In 2014, on tour in Europe driving through the alps with Adriano Viterbini, I was first introduced to Saharan Desert Blues — that floating, levitating pulse — and immediately knew I wanted to create music from those rhythms.

So, on multiple trips to Tucson, I would wake up before dawn and drive out into Saguaro National Park with an acoustic guitar and a field recorder, and sit playing and singing to the sunrise and the birds — sometimes letting the landscape do the singing and only playing instrumentally — and listen back to find what sounded like the most accurate representation of the feelings and place I hoped to somehow translate to tape.

Gradually, from that process, themes and songs emerged.

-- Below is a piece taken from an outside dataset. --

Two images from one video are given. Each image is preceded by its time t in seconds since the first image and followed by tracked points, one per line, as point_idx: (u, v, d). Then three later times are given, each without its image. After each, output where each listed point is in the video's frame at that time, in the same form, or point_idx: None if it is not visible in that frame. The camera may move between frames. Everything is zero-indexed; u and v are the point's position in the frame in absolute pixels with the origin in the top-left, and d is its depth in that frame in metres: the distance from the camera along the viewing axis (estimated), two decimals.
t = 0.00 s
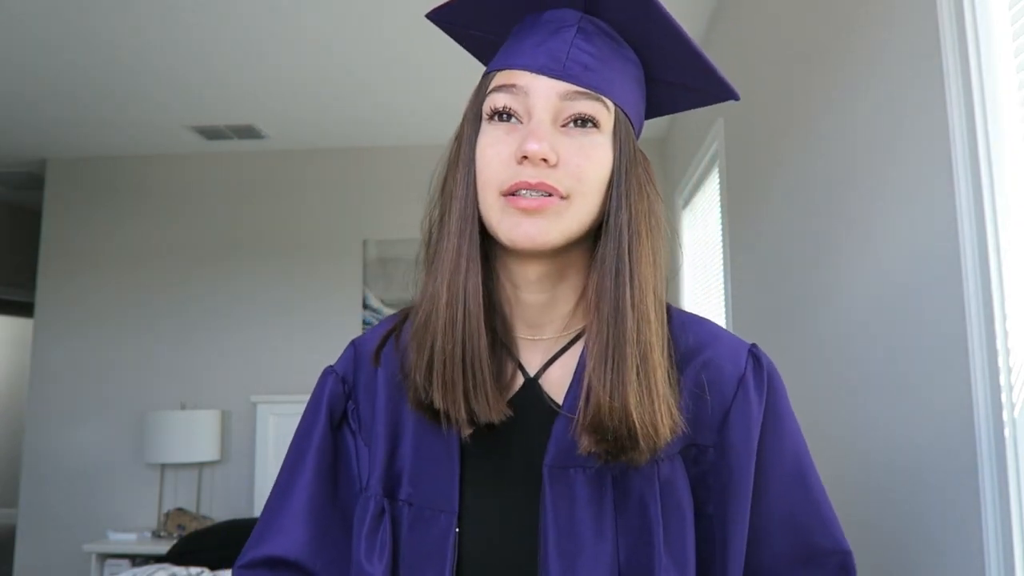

The lyrics are grounded in simple, visceral language based on observations of what I saw around me, and yet, larger metaphorical meanings slowly unspooled on their own accord, and gave the album its shape.

Sonically, I knew I wanted layers of texture and polyrhythm, so I brought the tracks back to Nashville and gathered musicians that were interested in exploring this sound with me — Mike Meadows and Lemuel Hayes on drums, Heather Moulder on keyboards, Lee McAlilly on bass. Similarly to writing the songs, I only provided loose direction for those additional parts, instead allowing the energy of the music, and of photos and videos of the desert I brought in, to shape the musical mentality.

The album is intimate, and personal, but I believe that the sense of spaciousness, nature, and temporality in this world are universal themes.